Stein: When we go to Sundance or Toronto or wherever, there are often films that [have] an essential character who’s Jewish. The Wackness, right now, is a delightful film set in the ’90s in New York, and the lead character certainly is meant to be Jewish but he didn’t have to be. It would be fun to show that to our audience because it’s a very good film. Would it deepen anyone’s understanding of what it meant to be a Jewish teenager in 1993 in New York? Probably not. Whereas Anvil, a heavy metal doc, a delightful behind-the-scenes, practically a mockumentary but it’s not—Jewish high school kids in 1979 form a band and stick to their guns, and roses, by continuing to play through financial and artistic hardship into their 50s, and occasionally comment on the support that their families have given them—is clearly Jewish enough. We’re proud to show it as a wonderful music and reality documentary as well as a kind of oblique comment on North American Jewish life.

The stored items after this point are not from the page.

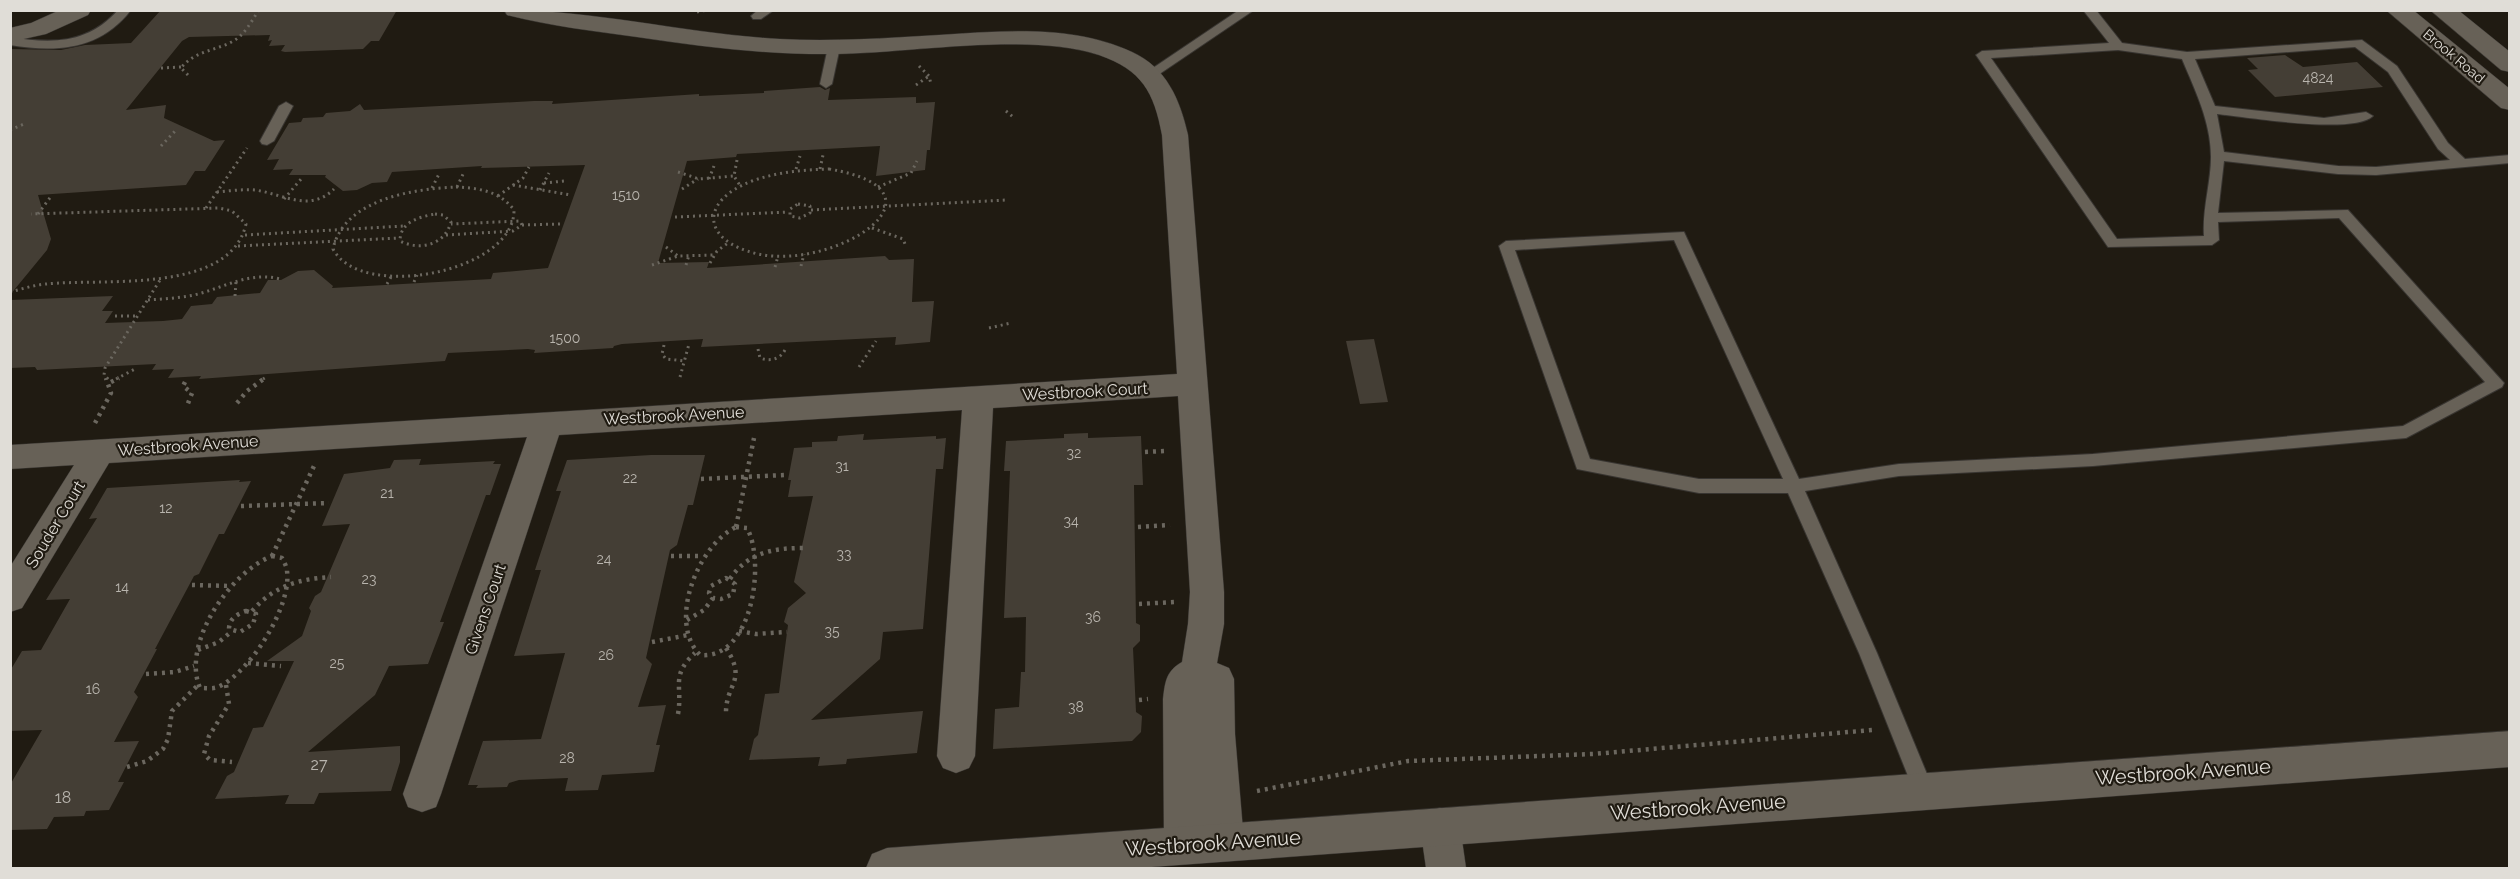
<svg xmlns="http://www.w3.org/2000/svg" width="2520" height="879" viewBox="0 0 2520 879" font-family="Raleway,sans-serif">
<style>
.building{fill:#443e35}
.lines{fill:none;stroke-linecap:round;stroke-linejoin:round}
.lane-casing{stroke:#383531;stroke-width:2}
.street-casing{stroke:#383531;stroke-width:1}
.secondary-casing{stroke:#383531;stroke-width:1}
.path-far1{stroke:#6b675f;stroke-width:3;stroke-dasharray:2 4;stroke-linecap:butt}
.path{stroke:#6b675f;stroke-width:4.5;stroke-dasharray:3 5;stroke-linecap:butt}
.lane{fill:#676157;fill-rule:evenodd}
.street{fill:#676157;fill-rule:evenodd}
.secondary{fill:#676157;fill-rule:evenodd}
.labels{text-anchor:middle;stroke-width:4.5;stroke-linejoin:round;paint-order:stroke}
.far-street-label{font-size:14px;fill:#e0ddd7;stroke:#201b12}
.number-label{font-size:14px;fill:#b9b5ae}
.street-label{font-size:16px;fill:#e0ddd7;stroke:#201b12}
.near-number-label{font-size:16px;fill:#b9b5ae}
.near-street-label{font-size:20px;fill:#e0ddd7;stroke:#201b12}
</style>
<rect width="100%" height="100%" fill="#201b12"/>
<!-- building -->
<g class="building">
<polygon points="161,10 397,10 379,41 371,41 363,49 285,52 281,51 285,45 269,46 272,40 268,41 270,35 189,37 182,41 126,110 166,105 164,118 214,141 225,140 205,171 195,171 186,185 38,195 51,239 47,250 10,295 10,49 61,50 85,45 131,43"/>
<polygon points="2285,55 2303,67 2357,62 2383,87 2275,97 2248,70 2258,69 2247,58"/>
<polygon points="820,87 825,90 830,88 828,100 916,97 916,103 935,102 930,150 927,150 925,170 876,176 880,146 737,154 736,157 687,161 658,263 709,262 707,268 885,256 889,260 914,259 912,302 934,301 930,342 895,345 896,337 701,347 703,339 622,344 614,346 613,348 534,353 535,350 528,349 448,353 445,361 199,379 201,376 168,378 174,369 152,370 156,364 37,370 35,367 10,368 10,300 113,296 102,311 113,311 105,323 163,321 182,319 191,306 212,304 217,297 260,293 268,280 281,280 298,271 314,270 333,286 332,288 491,279 493,273 548,268 585,165 481,168 482,166 392,172 387,182 372,183 357,190 343,191 325,177 326,175 289,175 293,169 273,170 279,159 267,160 289,123 301,122 303,118 323,117 326,113 350,111 360,104 364,110 534,101 553,101 552,104 699,94 699,96 764,93 764,91"/>
<polygon points="1374,339 1388,402 1360,404 1346,341"/>
<polygon points="1088,433 1088,438 1141,436 1143,485 1134,485 1136,623 1140,625 1140,641 1133,648 1136,712 1142,716 1141,732 1132,741 993,749 995,709 1019,707 1021,672 1025,672 1026,617 1004,618 1010,471 1004,471 1006,441 1064,438 1064,434"/>
<polygon points="864,434 863,440 936,436 936,439 946,438 943,469 936,469 923,629 883,632 880,659 811,720 923,711 917,753 847,759 846,764 818,766 820,757 749,760 754,739 758,735 765,694 779,693 788,625 784,622 788,608 806,593 794,582 813,496 788,497 791,480 788,480 794,448 812,447 812,442 837,441 838,436"/>
<polygon points="651,455 705,455 693,505 688,505 677,545 670,550 646,658 652,664 638,707 666,705 656,745 660,745 654,772 602,775 598,790 565,791 568,778 519,780 509,783 507,787 476,788 478,785 468,785 483,741 541,739 565,653 514,656 541,570 535,570 561,491 556,491 567,460"/>
<polygon points="421,459 419,465 495,461 493,464 501,464 490,495 486,495 440,622 444,622 428,664 389,666 375,695 308,752 400,746 400,762 391,791 319,793 314,804 285,804 289,795 215,799 227,776 234,772 253,728 263,727 294,661 267,661 302,636 311,611 309,608 315,596 321,592 350,524 322,526 344,474 390,468 394,460"/>
<polygon points="240,480 239,482 251,481 224,534 219,534 199,574 194,576 155,649 157,649 134,692 138,697 114,742 139,741 118,782 124,782 109,810 86,811 84,816 54,817 47,829 10,830 10,785 42,730 10,731 10,671 22,651 41,650 70,599 46,600 97,518 89,519 107,488"/>
</g>
<g class="lines">
<defs>
<g id="lane">
<path d="M118 10H131C100 50 57 53 10 45V37C52 44 88 44 118 10Z"/>
<polygon points="758,10 774,10 761,19 753,19 751,16"/>
<polygon points="1239,10 1254,10 1155,77 1150,78 1144,74"/>
<path d="M2083 10H2096L2122 43 2187 52 2362 40 2397 66 2448 143 2465 159 2510 155V163L2376 175 2338 174 2224 161 2218 213 2348 210 2504 383 2502 387 2406 438 2093 466 1899 476 1805 491 1877 653 1934 791 1931 798 1924 800 1917 798 1914 791 1859 653 1788 493H1699L1577 469 1499 246 1506 241 1684 232 1799 479 1899 464 2093 454 2403 426 2485 382 2339 218 2218 222 2219 240 2212 245 2108 247 1976 55 1982 51 2109 43ZM2355 47 2388 72 2438 149 2450 160 2376 167 2338 166 2224 152 2217 114C2247 117 2353 135 2373 116L2366 112 2324 118 2215 106 2195 59ZM2118 50 2182 59C2195 90 2211 122 2211 157 2211 183 2202 209 2204 236L2117 239 1991 58ZM1674 240 1783 479H1699L1590 459 1515 250Z"/>
<polygon points="834,43 840,47 832,84 826,88 820,84 828,47"/>
<polygon points="286,102 293,106 274,141 267,145 262,144 260,141 279,106"/>
</g>
<g id="street">
<polygon points="60,10 91,10 88,15 46,34 10,42 10,28 31,23"/>
<path d="M504 10C596 10 687 34 780 39 833 42 886 38 939 35 1003 31 1072 24 1132 52 1167 68 1180 100 1188 135L1224 592V624L1217 663 1229 668 1234 679 1235 734 1244 842 1238 855 1224 861 1210 855 1204 842 1203 821 1204 845 1198 858 1184 864 1170 858 1164 845 1163 699C1165 682 1166 671 1182 662L1188 624 1190 592 1178 396 993 408 975 756 969 768 956 773 943 768 937 756 962 410 559 435 441 794 436 807 422 812 408 807 403 794 527 437 109 463 22 608 10 612V567L74 465 10 469V445L1177 374 1162 135C1154 92 1142 70 1099 55 1028 32 913 53 836 54 769 55 703 47 637 37 593 31 550 26 507 15Z"/>
<polygon points="1440,808 1454,813 1460,826 1466,868 1426,868 1420,826 1426,813"/>
</g>
<g id="secondary">
<polygon points="2386,10 2413,10 2510,89 2510,110 2501,108"/>
<polygon points="2430,10 2458,10 2510,52 2510,72 2501,70"/>
<polygon points="2510,731 2510,767 1138,868 866,868 872,854 887,848"/>
</g>
</defs>
<!-- lane casing -->
<use href="#lane" class="lane-casing"/>
<!-- street casing -->
<use href="#street" class="street-casing"/>
<!-- secondary casing -->
<use href="#secondary" class="secondary-casing"/>
<!-- path-far1 -->
<g class="path-far1">
<polyline points="697,12 707,10"/>
<polyline points="919,66 929,76 931,84"/>
<polyline points="161,68 181,67"/>
<path d="M188 75 181 68C195 50 217 51 235 40 246 33 252 20 259 10"/>
<polyline points="916,85 929,76"/>
<polyline points="1006,111 1013,117"/>
<polyline points="10,130 24,124"/>
<polyline points="10,138 14,138"/>
<polyline points="161,146 176,130"/>
<polyline points="737,160 734,176 741,187"/>
<polyline points="796,169 800,156"/>
<polyline points="820,169 823,155"/>
<path d="M829 169C959 191 836 271 758 254 701 241 699 201 752 181 777 172 803 170 829 169Z"/>
<polyline points="678,172 699,179 734,176"/>
<polyline points="709,179 714,166"/>
<polyline points="544,183 565,181"/>
<polyline points="513,185 571,195"/>
<path d="M456 187C478 188 500 191 514 210 515 272 361 302 333 249 344 199 413 189 456 187Z"/>
<polyline points="457,187 464,172"/>
<polyline points="878,187 911,173 917,161"/>
<polyline points="432,188 439,174"/>
<polyline points="682,189 698,179"/>
<polyline points="540,190 549,173"/>
<path d="M217 192C229 191 242 189 255 190 283 194 310 213 334 189"/>
<polyline points="498,196 523,178 529,167"/>
<polyline points="284,199 302,178"/>
<polygon points="798,204 810,206 810,213 800,218 790,216 790,209"/>
<polyline points="206,208 247,148"/>
<polyline points="811,210 1007,200"/>
<polyline points="38,214 52,195"/>
<path d="M435 214 443 215 451 222C445 245 420 251 400 241 400 222 419 217 435 214Z"/>
<polyline points="675,217 788,212"/>
<polyline points="522,225 560,224"/>
<polyline points="872,228 903,239 905,244"/>
<polyline points="245,235 404,226"/>
<polyline points="446,235 513,231 522,225 520,221 451,224"/>
<polyline points="238,246 399,238"/>
<polyline points="666,247 678,256"/>
<polyline points="710,263 717,251 728,243"/>
<polyline points="652,265 678,256 714,255"/>
<polyline points="686,265 689,255"/>
<polyline points="801,266 804,254"/>
<polyline points="775,267 778,256"/>
<polyline points="414,282 417,275"/>
<polyline points="387,284 391,277"/>
<path d="M10 292C22 289 34 285 46 284 102 278 230 295 246 224L232 211 219 208 31 214"/>
<polyline points="235,296 236,282"/>
<path d="M148 300C163 299 179 298 194 295 224 288 249 271 280 279"/>
<polyline points="115,316 136,316"/>
<polyline points="989,328 1011,323"/>
<polyline points="664,345 662,354 666,359 685,361"/>
<path d="M758 349 760 358C771 362 781 359 786 348"/>
<polyline points="859,367 876,341"/>
<polyline points="680,377 689,344"/>
<polyline points="108,379 104,375 105,368 160,280"/>
<polyline points="116,379 135,369"/>
<polyline points="263,379 268,376"/>
</g>
<!-- path -->
<g class="path">
<polyline points="111,382 119,378"/>
<polyline points="185,382 183,386 192,393 187,406"/>
<polyline points="237,403 247,391 265,378"/>
<polyline points="95,423 111,393 106,378"/>
<polyline points="1145,452 1165,451"/>
<polyline points="701,479 786,475"/>
<polyline points="241,506 329,503"/>
<path d="M736 527 747 528C766 563 752 660 700 655 667 622 698 545 736 527Z"/>
<polyline points="736,527 754,438"/>
<polyline points="1138,527 1170,525"/>
<path d="M272 556 282 558C284 562 287 567 287 571 292 606 250 673 218 687 213 689 206 688 200 688 181 644 230 572 272 556Z"/>
<polyline points="272,556 314,466"/>
<polyline points="671,556 702,556"/>
<polygon points="726,578 735,584 733,594 721,599 713,598 709,593 711,586"/>
<path d="M730 579C748 552 774 548 804 548"/>
<polyline points="192,585 232,586"/>
<polyline points="1139,604 1174,602"/>
<path d="M246 611 256 614 253 624 240 632 229 629C229 619 237 614 246 611Z"/>
<path d="M252 611C274 586 298 579 331 577"/>
<polyline points="687,620 704,610 713,598"/>
<polyline points="739,631 756,634 787,632"/>
<polyline points="652,642 688,635"/>
<path d="M726 648C748 682 725 683 726 715"/>
<polyline points="198,650 219,642 232,631"/>
<polyline points="248,663 281,666"/>
<polyline points="146,674 175,672 194,666"/>
<polyline points="226,685 229,704 209,736 204,754 210,760 232,762"/>
<polyline points="1139,700 1148,699"/>
<path d="M678 714C683 686 670 676 695 653"/>
<polyline points="127,767 147,761 163,749 168,739 172,711 197,686"/>
<polyline points="1257,791 1408,761 1593,754 1872,730"/>
</g>
<!-- lane -->
<use href="#lane" class="lane"/>
<!-- street -->
<use href="#street" class="street"/>
<!-- secondary -->
<use href="#secondary" class="secondary"/>
</g>
<g class="labels">
<!-- far-street labels -->
<g class="far-street-label">
<text transform="translate(2454 56) rotate(40)" y="5">Brook Road</text>
</g>
<!-- number labels -->
<g class="number-label">
<text x="2318" y="83">4824</text>
<text x="626" y="200">1510</text>
<text x="565" y="343">1500</text>
<text x="1074" y="458">32</text>
<text x="842" y="471">31</text>
<text x="630" y="483">22</text>
<text x="387" y="498">21</text>
<text x="166" y="513">12</text>
<text x="1071" y="526">34</text>
<text x="844" y="559">33</text>
<text x="604" y="564">24</text>
<text x="369" y="584">23</text>
<text x="122" y="592">14</text>
<text x="1093" y="622">36</text>
<text x="832" y="636">35</text>
<text x="606" y="660">26</text>
<text x="337" y="668">25</text>
<text x="93" y="694">16</text>
<text x="1076" y="712">38</text>
<text x="567" y="763">28</text>
</g>
<!-- street labels -->
<g class="street-label">
<text transform="translate(1085 391) rotate(-3)" y="6">Westbrook Court</text>
<text transform="translate(674 415) rotate(-3)" y="6">Westbrook Avenue</text>
<text transform="translate(188 445) rotate(-4)" y="6">Westbrook Avenue</text>
<text transform="translate(55 524) rotate(-59)" y="6">Souder Court</text>
<text transform="translate(485 609) rotate(-71)" y="6">Givens Court</text>
</g>
<!-- near-number labels -->
<g class="near-number-label">
<text x="319" y="770">27</text>
<text x="63" y="803">18</text>
</g>
<!-- near-street labels -->
<g class="near-street-label">
<text transform="translate(2183 772) rotate(-4)" y="7">Westbrook Avenue</text>
<text transform="translate(1698 807) rotate(-4)" y="7">Westbrook Avenue</text>
<text transform="translate(1213 843) rotate(-4)" y="7">Westbrook Avenue</text>
</g>
</g>
<!-- border -->
<rect width="2520" height="879" fill="none" stroke="#e0ddd7" stroke-width="24"/>
</svg>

Fishman: I want to mention Paula Weiman-Kelman’s Eyes Wide Open, a film about the relationship between American Jews and Israel. It really goes from the spectrum of left to right. If you wanted to see the American Jewish experience on the 60th anniversary of the state of Israel, this is the film to see.

SF360: In conclusion, could you say a few words about the evolving role of film festivals in the distribution landscape?


Stein: We’re seeing a bifurcation in the market. Very marketable, releasable films are getting harder for festivals like ours to secure because of the dwindling theatrical market. Festivals are seen simply as an additional revenue stream for these films. That said, there’s such a proliferation of good filmmaking that festivals are still providing a matchmaking service between good storytellers and hungry audiences, and it’s a critical service. There’s no way, with the proliferation of media theatrically—on television, cable, on the Internet—for people to filter for themselves what’s going to be a valuable experience. And beyond the curatorial process is the notion that you are going to be coming together in a group or community setting to find other people who are interested in arguing the same thing.

Fishman: The whole 500-channel video on demand, downloadable films world has changed how we consume media. But I think festivals are around to stay. Our fellow programmers exchange notes about how festivals are having to pay more to get films, and I don’t think that’s such a bad thing. There’s a limit to what we can pay; we’re not a theatrical distributor. But as theatrical outlets diminish, if people want a curated festival where you’re going to see high-quality films, people should be willing to put their money down and know that they’re going to support Jewish film or Latino film or whatever. This festival has always had a policy of either flying in guests or paying [to show their film]. It may be a really modest fee. It’s not going to get them enough money to produce their next film. We’re part of the cottage economy. We’re the independent film cottage economy. (Laughter.) We’re like the organic farms of the filmmaking world. Get to know your farmer!